Depois que as hashtags "Teichliberacloroquina" e "ForaTeich" ganharam
destaque nas redes sociais, Teich usou o Twitter para tratar do uso da
cloroquina. Lembrou que o ministério já tem protocolos autorizando o uso
desde o final de março e acompanha todas as pesquisas sobre
medicamentos, mas advertiu que o remédio tem efeitos colaterais.
"A cloroquina é um medicamento com efeitos colaterais. Então, qualquer
prescrição deve ser feita com base em avaliação médica. O paciente deve
entender os riscos e assinar o 'Termo de Consentimento' antes de iniciar
o uso", escreveu.
Até agora, o ministro também não tem uma equipe para chamar de sua.
Poucos dias depois de sua nomeação, foi informado de que seu
secretário-executivo seria um general da ativa, Eduardo Pazuello.
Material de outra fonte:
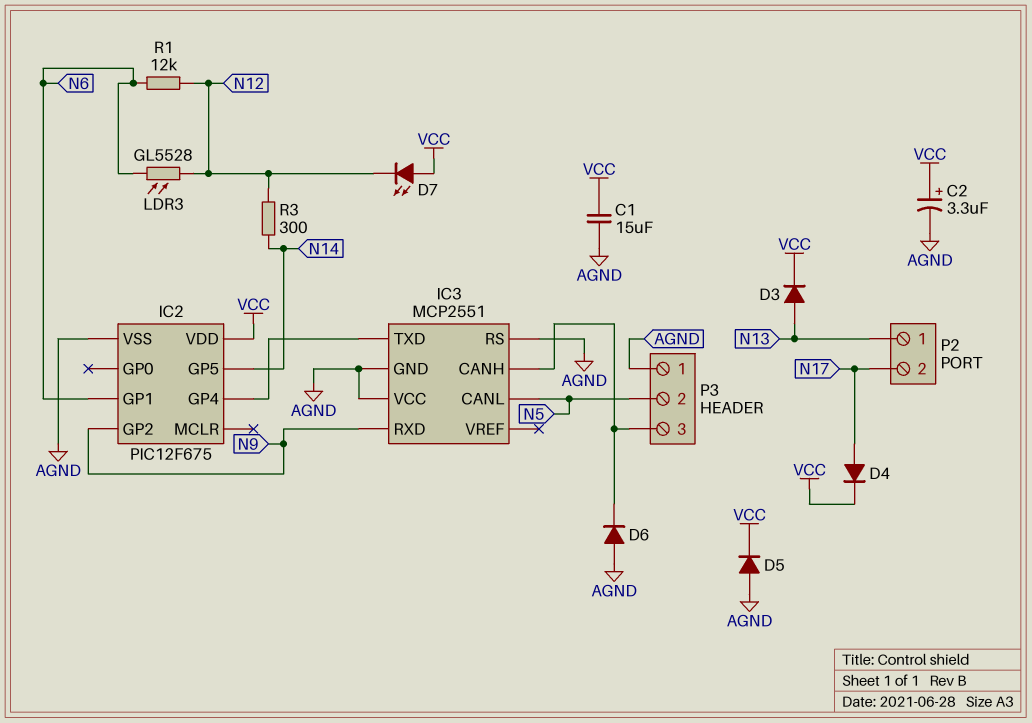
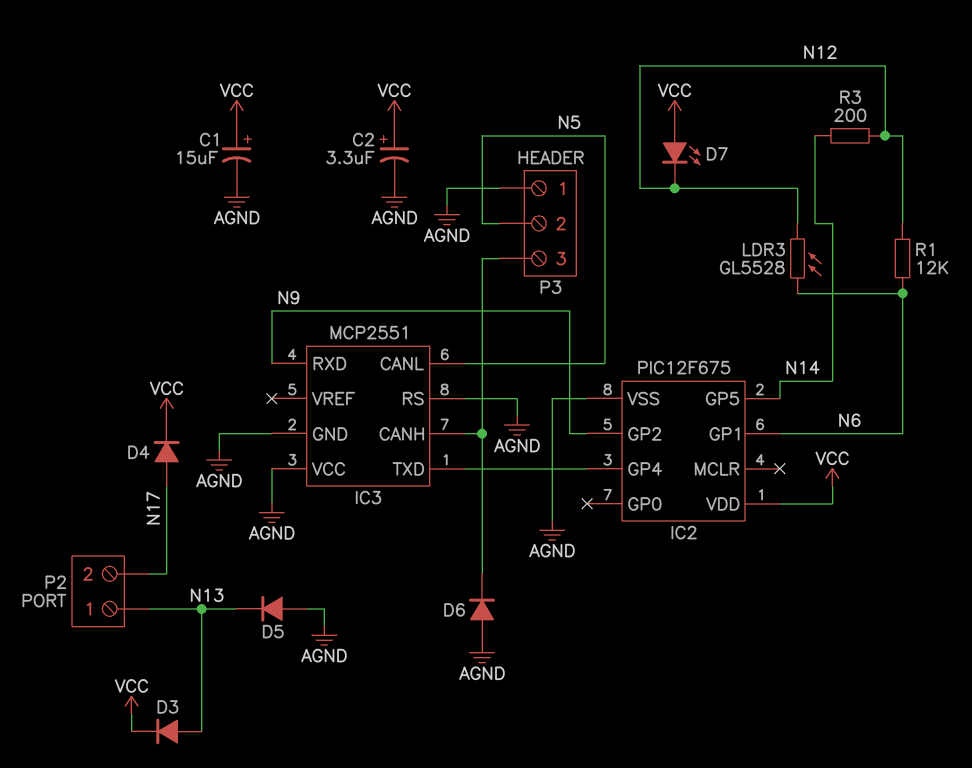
C1: 15uF (AGND, VCC) -> 15uF (plus VCC, minus AGND)
D5: diode (A AGND, K VCC) -> diode (A AGND, K N13)
R3: 300 (N12, N14) -> 200 (N12, N14)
Depois
disso, vários técnicos do ministério foram exonerados, mas boa parte
dos cargos se mantém vaga.
Pazuello trouxe para a Saúde cinco militares, alocados em vagas da
secretaria-executiva e do gabinete do ministro, para cuidar de coisas
como logística e pagamento.
Única pessoa próxima de Teich na equipe, o secretário de Ciência,
Tecnologia e Inovação, Denizar Vianna --ex-sócio de Teich-- foi
exonerado em 30 de abril com a previsão de que seria renomeado como
assistente direto do ministro, o que não aconteceu até hoje, apesar de
ele seguir trabalhando.
Para o lugar de Vianna entrou o professor da Universidade Federal do
Rio de Janeiro Antonio Carlos Campos de Carvalho, uma indicação política
do chamado centrão, assinada apenas pelo ministro da Casa Civil.
Teich conseguiu, no entanto, convencer o secretário de Vigilância em
Saúde, Wanderson Oliveira, a ficar no cargo. Primeiro a pedir demissão
quando soube que Mandetta iria sair, Wanderson ficou para fazer a
transição e, segundo uma fonte, desenvolveu uma boa relação com o
ministro.
Seu cargo chegou a ser oferecido também ao centrão, mas não apareceu --ao menos por enquanto-- um nome para ocupar a posição.